### Text segment
Domain-Specific Language (DSL)
- Mohammed Jassim Jasmin

- Jul 8
- 9 min read
Declarative DSL for Real Estate Data Transformation
This document outlines a declarative Domain-Specific Language (DSL) for real estate data transformation. The DSL is designed to be highly readable, flexible, and capable of integrating with various data sources, including CSV, JSON, SQL databases (MySQL/PostgreSQL), and MongoDB. The output can be structured into JSON, XML, or database-ready payloads.
1. DSL Schema (JSON Examples)
The core of the DSL is a pipeline which consists of an array of steps. Each step performs a specific data operation.
JSON
{
"$schema": "http://json-schema.org/draft-07/schema#",
"title": "Real Estate Data Transformation DSL",
"description": "A declarative DSL for transforming real estate data from various sources.",
"type": "object",
"properties": {
"name": {
"type": "string",
"description": "Optional name for the transformation pipeline."
},
"description": {
"type": "string",
"description": "Optional description of the pipeline's purpose."

(Stored records)
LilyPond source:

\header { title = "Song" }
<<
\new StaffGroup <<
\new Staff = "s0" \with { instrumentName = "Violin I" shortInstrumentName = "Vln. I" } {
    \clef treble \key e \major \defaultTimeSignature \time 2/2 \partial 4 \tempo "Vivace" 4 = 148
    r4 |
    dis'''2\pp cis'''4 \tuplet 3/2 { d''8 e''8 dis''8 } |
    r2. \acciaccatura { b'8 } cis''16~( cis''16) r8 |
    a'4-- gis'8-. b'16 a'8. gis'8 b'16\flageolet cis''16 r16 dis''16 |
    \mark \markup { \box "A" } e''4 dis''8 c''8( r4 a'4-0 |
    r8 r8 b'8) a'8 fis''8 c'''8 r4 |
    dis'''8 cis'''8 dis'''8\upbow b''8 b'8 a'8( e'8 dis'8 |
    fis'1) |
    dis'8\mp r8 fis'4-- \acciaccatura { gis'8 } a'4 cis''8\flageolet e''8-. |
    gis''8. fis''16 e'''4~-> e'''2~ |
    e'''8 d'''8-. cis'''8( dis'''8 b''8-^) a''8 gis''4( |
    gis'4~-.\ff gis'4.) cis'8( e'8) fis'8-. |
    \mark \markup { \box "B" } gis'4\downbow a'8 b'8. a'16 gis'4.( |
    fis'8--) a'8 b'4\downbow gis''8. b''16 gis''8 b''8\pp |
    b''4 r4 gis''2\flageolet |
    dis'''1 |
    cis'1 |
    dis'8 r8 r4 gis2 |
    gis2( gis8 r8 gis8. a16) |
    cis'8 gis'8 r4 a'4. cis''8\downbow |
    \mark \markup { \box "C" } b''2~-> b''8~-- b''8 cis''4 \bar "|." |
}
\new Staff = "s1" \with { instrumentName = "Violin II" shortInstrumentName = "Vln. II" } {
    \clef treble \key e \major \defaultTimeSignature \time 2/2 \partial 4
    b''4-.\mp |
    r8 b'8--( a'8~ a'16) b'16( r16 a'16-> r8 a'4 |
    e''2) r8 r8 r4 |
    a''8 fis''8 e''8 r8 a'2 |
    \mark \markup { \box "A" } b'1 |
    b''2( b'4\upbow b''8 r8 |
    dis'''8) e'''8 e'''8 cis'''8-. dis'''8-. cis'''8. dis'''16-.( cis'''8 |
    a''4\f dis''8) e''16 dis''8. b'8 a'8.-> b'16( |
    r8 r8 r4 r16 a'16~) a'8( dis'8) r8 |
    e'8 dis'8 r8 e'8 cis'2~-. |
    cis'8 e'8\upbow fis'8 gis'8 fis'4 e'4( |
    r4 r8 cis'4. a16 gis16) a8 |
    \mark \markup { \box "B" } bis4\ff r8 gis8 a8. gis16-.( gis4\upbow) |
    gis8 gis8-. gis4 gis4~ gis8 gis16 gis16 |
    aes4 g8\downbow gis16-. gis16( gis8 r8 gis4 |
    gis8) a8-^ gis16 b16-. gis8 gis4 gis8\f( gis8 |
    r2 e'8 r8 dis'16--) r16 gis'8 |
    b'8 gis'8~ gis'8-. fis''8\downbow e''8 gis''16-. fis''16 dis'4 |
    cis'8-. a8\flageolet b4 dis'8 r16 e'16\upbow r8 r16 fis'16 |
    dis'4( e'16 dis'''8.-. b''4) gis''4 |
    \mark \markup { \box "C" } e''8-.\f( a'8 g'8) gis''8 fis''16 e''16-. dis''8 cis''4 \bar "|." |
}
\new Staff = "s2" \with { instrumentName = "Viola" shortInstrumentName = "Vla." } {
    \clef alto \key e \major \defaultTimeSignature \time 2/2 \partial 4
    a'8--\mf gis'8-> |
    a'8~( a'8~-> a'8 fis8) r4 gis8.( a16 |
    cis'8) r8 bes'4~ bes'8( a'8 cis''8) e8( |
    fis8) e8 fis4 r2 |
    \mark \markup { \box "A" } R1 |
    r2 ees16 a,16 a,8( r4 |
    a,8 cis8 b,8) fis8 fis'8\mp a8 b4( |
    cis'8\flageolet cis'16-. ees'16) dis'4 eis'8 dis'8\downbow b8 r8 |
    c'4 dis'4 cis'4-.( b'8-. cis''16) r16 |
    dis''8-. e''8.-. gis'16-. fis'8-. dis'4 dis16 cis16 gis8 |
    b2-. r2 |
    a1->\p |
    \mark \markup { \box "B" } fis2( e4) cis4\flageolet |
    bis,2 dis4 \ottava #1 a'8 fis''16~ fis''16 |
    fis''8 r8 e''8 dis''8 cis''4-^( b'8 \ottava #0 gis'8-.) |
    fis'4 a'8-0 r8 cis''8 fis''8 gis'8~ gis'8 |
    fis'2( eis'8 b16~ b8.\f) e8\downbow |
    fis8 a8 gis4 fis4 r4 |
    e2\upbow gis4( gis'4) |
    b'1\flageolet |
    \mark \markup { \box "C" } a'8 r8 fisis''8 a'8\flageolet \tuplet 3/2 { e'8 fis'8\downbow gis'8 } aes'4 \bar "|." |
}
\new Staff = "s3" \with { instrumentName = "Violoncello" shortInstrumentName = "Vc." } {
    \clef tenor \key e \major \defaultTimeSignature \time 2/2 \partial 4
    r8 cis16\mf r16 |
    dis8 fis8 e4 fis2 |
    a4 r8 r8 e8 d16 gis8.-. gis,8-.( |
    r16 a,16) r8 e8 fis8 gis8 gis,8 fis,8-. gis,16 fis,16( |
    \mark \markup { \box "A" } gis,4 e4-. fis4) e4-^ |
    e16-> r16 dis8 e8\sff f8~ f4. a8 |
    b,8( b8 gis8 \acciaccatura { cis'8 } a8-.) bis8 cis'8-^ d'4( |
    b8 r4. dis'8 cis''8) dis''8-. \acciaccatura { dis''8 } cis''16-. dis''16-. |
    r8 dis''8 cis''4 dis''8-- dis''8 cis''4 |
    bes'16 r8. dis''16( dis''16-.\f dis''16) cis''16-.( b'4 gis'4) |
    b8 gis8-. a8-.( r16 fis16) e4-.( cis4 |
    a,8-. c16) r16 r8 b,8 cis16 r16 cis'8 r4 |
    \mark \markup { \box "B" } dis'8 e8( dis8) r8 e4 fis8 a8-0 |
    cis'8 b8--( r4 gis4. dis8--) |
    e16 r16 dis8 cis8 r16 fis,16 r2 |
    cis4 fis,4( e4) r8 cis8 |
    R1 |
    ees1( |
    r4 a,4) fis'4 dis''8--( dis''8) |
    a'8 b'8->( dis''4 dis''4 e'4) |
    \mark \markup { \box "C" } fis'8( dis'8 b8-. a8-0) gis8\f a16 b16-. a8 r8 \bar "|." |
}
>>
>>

### Do this
Copy the DSL write-up word for word, starting at "- Mohammed Jassim" and ending at "or database-ready payloads.". Work only from the DSL write-up and leave the records aside.

### Full response
- Mohammed Jassim Jasmin

- Jul 8
- 9 min read
Declarative DSL for Real Estate Data Transformation
This document outlines a declarative Domain-Specific Language (DSL) for real estate data transformation. The DSL is designed to be highly readable, flexible, and capable of integrating with various data sources, including CSV, JSON, SQL databases (MySQL/PostgreSQL), and MongoDB. The output can be structured into JSON, XML, or database-ready payloads.